She launched the All The Good Stuff website in June 2018 and quickly started promoting it to people who couldn’t physically get to the market. Customers shop online for what they want and Miller sources it, boxes it up and delivers it.
Over the course of the year she’s been in business, she’s multiplied the number of vendors she hosts by a factor of six: she started with five, now she’s at 30. She’s hoping to get more vendors on a year-round cycle. Obviously sourcing local, in-season produce can’t happen in the middle of January, but for those who make things like pickles, hot sauce, salsa and bath products, she hopes to help them stick around through the colder season.
One of the perks of Miller’s system is buying things that normally don’t even hit the shelves of grocery stores. For example, she carries Cajun Mountain Girl Creations, a line of Cajun-inspired pickled vegetables from Nederland.

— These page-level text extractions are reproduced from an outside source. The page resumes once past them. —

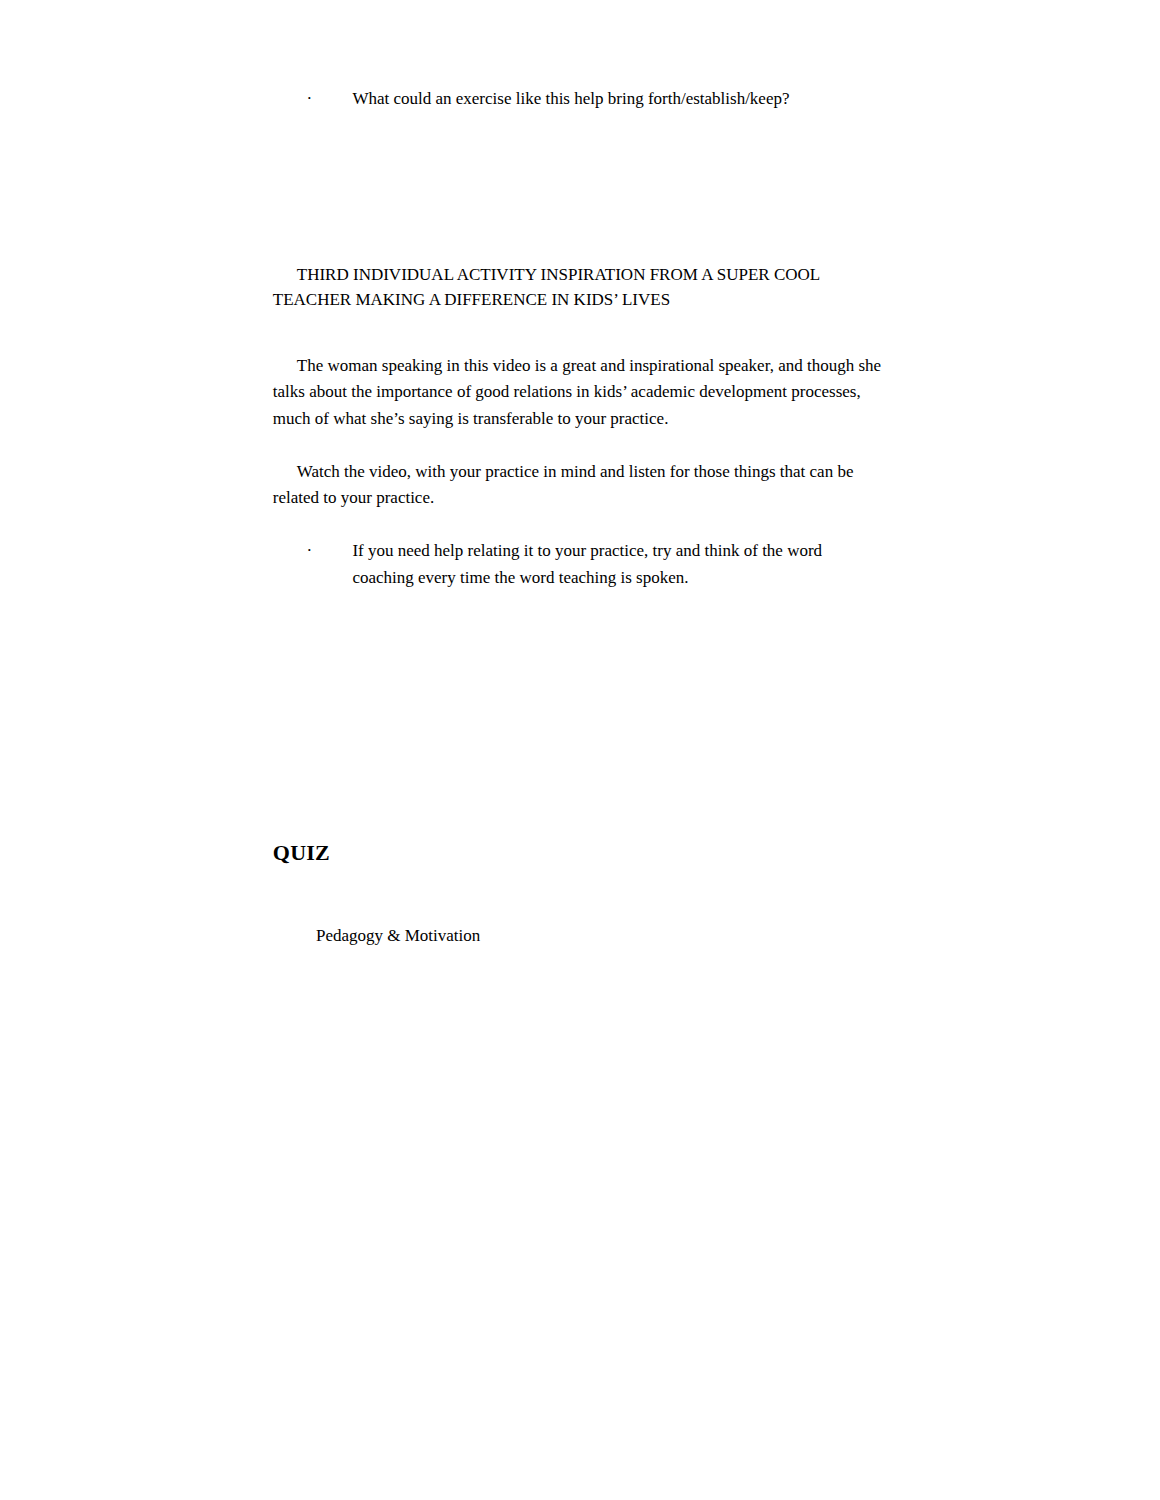·What could an exercise like this help bring forth/establish/keep?
THIRD INDIVIDUAL ACTIVITY INSPIRATION FROM A SUPER COOL TEACHER MAKING A DIFFERENCE IN KIDS’ LIVES
The woman speaking in this video is a great and inspirational speaker, and though she talks about the importance of good relations in kids’ academic development processes, much of what she’s saying is transferable to your practice.
Watch the video, with your practice in mind and listen for those things that can be related to your practice.
·If you need help relating it to your practice, try and think of the word coaching every time the word teaching is spoken.
QUIZ
Pedagogy & Motivation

Many people like to shop at farmers markets because the farmers who sell goods there usually are local and, at the very least, in-state. Not only do they support local production, but it also builds sustainability by cutting out the large transportation energy cost commercial farmers must use to ship food to nationwide grocery stores. It also builds on the idea of ethical consumerism: using your dollar to show what political issues matter and sending dollars back into the local economy and to organizations whose business practices you can get behind.
“If you give someone two peaches, one from the grocery store and one from the farmers market, you can taste the difference,” she said. “As a consumer, you have a lot of power on what stores are going to carry. Vote with your dollar. Vote with your wallet. Put that money towards something that you believe in.”